Menggaungkan komunisme dengan peristiwa 30 September dan pembantaian ’65 yang sementara peristiwa tersebut masih mengandung banyak tanya di baliknya, salah dua pertanyaannya adalah siapa dalang dari pembunuhan beberapa jendral sebenarnya?
Sudahkah kita menelisik lebih dalam bahwa pelakunya adalah PKI sehingga memutuskan untuk melakukan pembantaian terhadap PKI dan orang-orang yang dituduh sebagai simpatisan PKI?
Dan apa yang menyebabkan pertanyaan-pertanyaan tersebut belum mampu dijawab dengan faktual dan objektif?

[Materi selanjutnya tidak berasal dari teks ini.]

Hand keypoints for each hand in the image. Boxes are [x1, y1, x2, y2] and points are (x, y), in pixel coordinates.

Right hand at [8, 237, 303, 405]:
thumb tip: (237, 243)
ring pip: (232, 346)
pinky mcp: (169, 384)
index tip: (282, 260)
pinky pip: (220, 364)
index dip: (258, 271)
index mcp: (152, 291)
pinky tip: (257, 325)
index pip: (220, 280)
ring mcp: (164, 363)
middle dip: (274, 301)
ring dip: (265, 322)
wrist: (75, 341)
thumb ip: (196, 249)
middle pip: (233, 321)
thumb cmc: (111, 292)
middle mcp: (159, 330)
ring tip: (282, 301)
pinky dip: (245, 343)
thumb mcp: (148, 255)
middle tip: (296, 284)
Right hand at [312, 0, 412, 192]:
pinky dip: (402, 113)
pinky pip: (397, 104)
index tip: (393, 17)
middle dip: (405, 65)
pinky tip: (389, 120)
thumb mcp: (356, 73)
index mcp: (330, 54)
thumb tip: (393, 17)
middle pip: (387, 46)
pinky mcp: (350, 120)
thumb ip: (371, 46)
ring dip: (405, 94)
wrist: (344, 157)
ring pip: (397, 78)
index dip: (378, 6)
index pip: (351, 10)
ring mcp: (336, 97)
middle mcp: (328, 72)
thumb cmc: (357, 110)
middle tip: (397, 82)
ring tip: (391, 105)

Mungkin jawaban sederhananya adalah karena kebanyakan dari kita (kalau tidak bisa disebut semuanya) kurang dalam mengkaji sesuatu atau mungkin karena lemahnya minat baca kita sehingga yang terjadi adalah melihat sesuatu dengan mengedepankan emosi dan perasaan tinggi bukan karena analisa yang objektif dan faktual dan dampaknya adalah kian mengaburnya fakta sejarah.

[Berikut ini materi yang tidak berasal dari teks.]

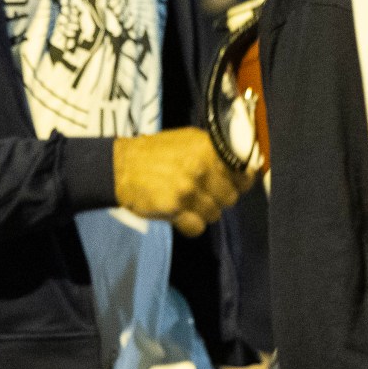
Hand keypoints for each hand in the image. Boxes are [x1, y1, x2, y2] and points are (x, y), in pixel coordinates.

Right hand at [112, 128, 247, 236]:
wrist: (121, 166)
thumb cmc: (156, 154)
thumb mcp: (189, 140)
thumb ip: (216, 152)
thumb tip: (246, 168)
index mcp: (209, 148)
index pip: (244, 174)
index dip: (239, 182)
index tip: (231, 184)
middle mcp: (202, 166)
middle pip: (230, 198)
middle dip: (217, 198)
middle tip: (200, 192)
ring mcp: (189, 188)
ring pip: (214, 214)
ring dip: (202, 212)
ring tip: (185, 201)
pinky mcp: (175, 207)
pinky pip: (197, 227)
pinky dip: (189, 225)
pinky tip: (178, 213)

Sebelumnya perlu diketahui bahwa penulis dalam hal ini mengutarakan sebuah pandangan bukan berarti pro terhadap sebuah paham melainkan penulis akan berpihak pada perkara yang memiliki kontribusi terhadap nilai keadilan dan kemanusiaan.

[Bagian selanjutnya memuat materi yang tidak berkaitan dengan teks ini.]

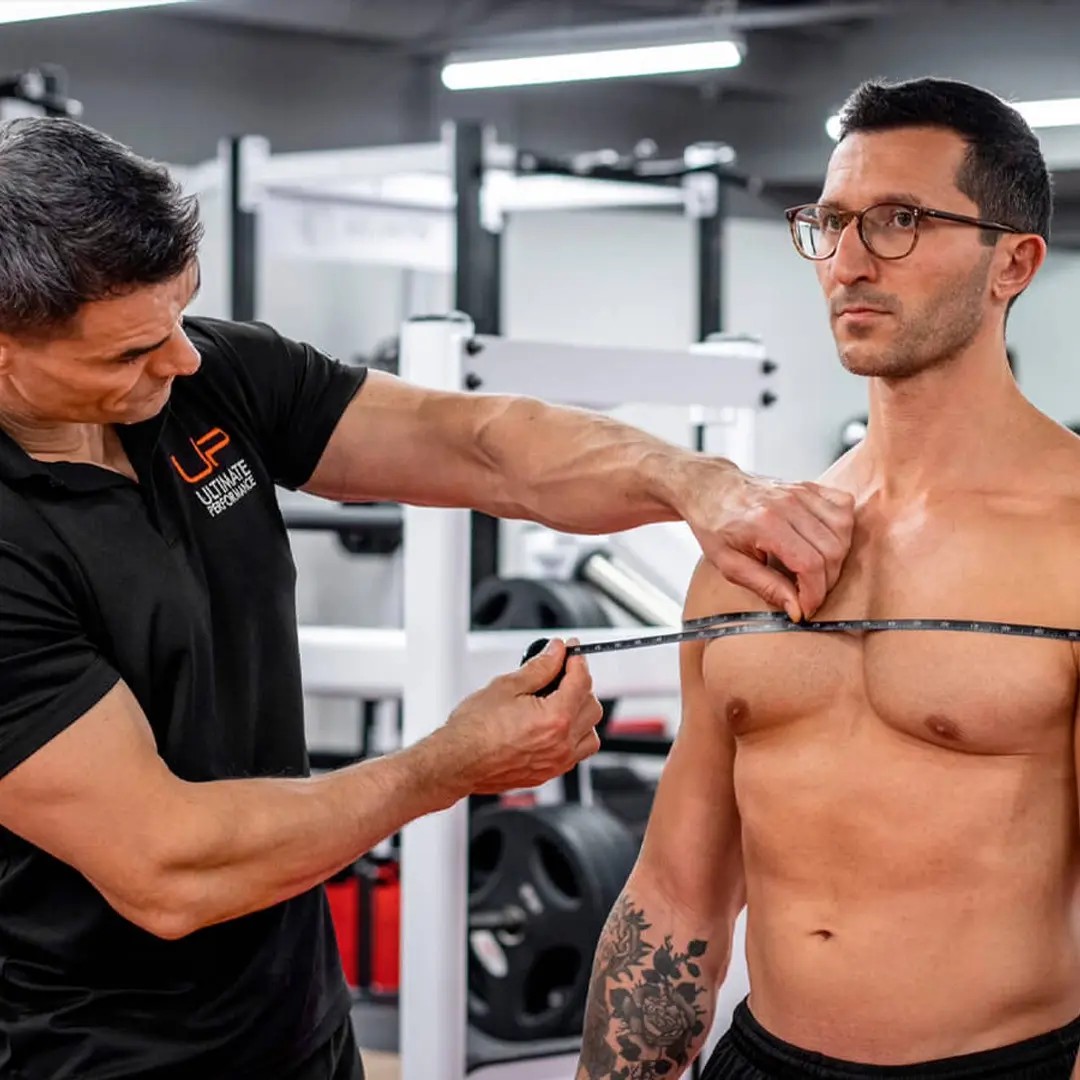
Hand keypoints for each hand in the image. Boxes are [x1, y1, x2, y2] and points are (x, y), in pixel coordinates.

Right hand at [440, 639, 602, 794]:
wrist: (456, 761)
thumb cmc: (474, 729)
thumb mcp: (507, 685)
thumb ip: (540, 667)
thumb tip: (555, 653)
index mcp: (555, 718)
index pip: (582, 681)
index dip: (578, 660)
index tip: (572, 651)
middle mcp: (561, 743)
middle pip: (592, 707)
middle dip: (580, 685)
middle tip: (561, 673)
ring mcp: (556, 762)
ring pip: (590, 734)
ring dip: (581, 714)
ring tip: (560, 702)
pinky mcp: (547, 773)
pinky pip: (575, 754)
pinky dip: (573, 737)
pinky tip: (554, 726)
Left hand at [681, 464, 854, 620]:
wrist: (710, 488)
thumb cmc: (715, 524)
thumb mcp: (729, 564)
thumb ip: (765, 586)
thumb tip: (796, 609)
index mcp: (764, 523)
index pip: (809, 563)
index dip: (814, 593)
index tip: (806, 608)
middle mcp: (787, 504)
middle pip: (832, 549)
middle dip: (827, 581)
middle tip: (809, 594)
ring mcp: (800, 491)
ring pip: (844, 529)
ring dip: (837, 558)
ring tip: (817, 572)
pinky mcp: (808, 486)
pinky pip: (843, 506)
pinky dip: (843, 529)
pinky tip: (825, 543)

Selanjutnya, menyita buku dengan alasan karena mengandung Marxisme-Leninisme-Komunisme yang kemudian membawa kita pada kesimpulan bahwa buku dan pembacanya tersebut pro terhadap komunisme dan tidak menutup kemungkinan akan melakukan pemberontakan pula merupakan hal yang seharusnya menempuh duduk perkara terlebih dahulu.
Logika sederhananya (sama dengan logika dasar hukum yang diutarakan oleh ormas tersebut di atas yakni melakukan penyitaan buku melalui aturan tentang pembubaran PKI dan ideologi yang ‘diklaim’ sebagai ideologi PKI yang mungkin saja seharusnya yang menjadi dasar hukum ormas tersebut adalah UU No.4/PNPS tahun 1963 tentang legalitas penyitaan buku tapi mungkin karena MK sudah lebih dulu mencabut UU tersebut sehingga memutuskan mengambil dasar hukum yang lain), adalah seorang dokter yang mengkaji dan membaca buku tentang obat-obat terlarang, lantas mungkinkah kita akan beranggapan bahwa dokter tersebut menyalahgunakan obat terlarang dan menangkapnya?
Padahal jika kita menelusurinya dengan pikiran jernih nan sehat sebagai salah satu tujuan membaca buku adalah menumbuhkan kedewasaan dan kebijaksanaan dalam diri, ternyata tujuan dokter tersebut membaca referensi tentang obat-obat terlarang adalah untuk menjadikan obat-obatan itu sebagai obat penenang bagi pasien yang dibedah organ tubuhnya.
Begitupula dengan buku dan para pembaca buku yang dicap sebagai buku kiri garis keras, tidak serta merta apa yang terdapat dalam buku itupun yang akan dilakukan oleh pembacanya. Pembaca buku yang bijak adalah mereka yang tetap berpikir jernih melihat segala fenomena dan terus mencari referensi-referensi lain hingga akhirnya memutuskan kesimpulan atas sebuah perkara.
Sebagai penutup, kota Makassar sebagai kota yang kreatif, hal demikian dapat dilihat misalnya dari program pemerintah yang bertagline Makassar Tidak Rantasa’ yakni pengadaan mobil-mobil pengangkut sampah agar kebersihan kota tetap terjaga.
Dan anggapan bahwa masyarakat Makassar identik dengan karakternya yang keras mungkin dilihat dari cara penuturan kata misalnya, alhasil banyak yang berasumsi bahwa mereka kasar sehingga beredarlah sebuah narasi ‘Makassar Tidak Kasar’ sebagai bentuk klarifikasi atas asumsi masyarakat khususnya di luar Makassar atau para pendatang.
Karakter yang keras dan penuturan katanya yang tegas merupakan ciri khas orang Makassar yang berangkat dari latar belakang budayanya namun hal demikian tidak menjadi sebuah dasar yang jelas untuk menarik kesimpulan jika masyarakat Makassar kasar dalam segi tindakan atau bahkan berimajinasi sampai pada persoalan mengaitkannya dengan tindakan kekerasan dan kejahatan.
Oleh karena itu, berangkat dari peristiwa di atas maka perlu juga kiranya kita mewacanakan #MakassarTidakKasarPadaBuku sebagai upaya counter hegemoni dari peristiwa penyitaan buku yang terjadi di Makassar.
Tak bisa dipungkiri, Makassar terbangun dengan kokoh sampai hari ini tidak terlepas daripada gagasan yang lahir dari baik masyarakat maupun para pemimpinnya melalui ikhtiarnya bersama buku.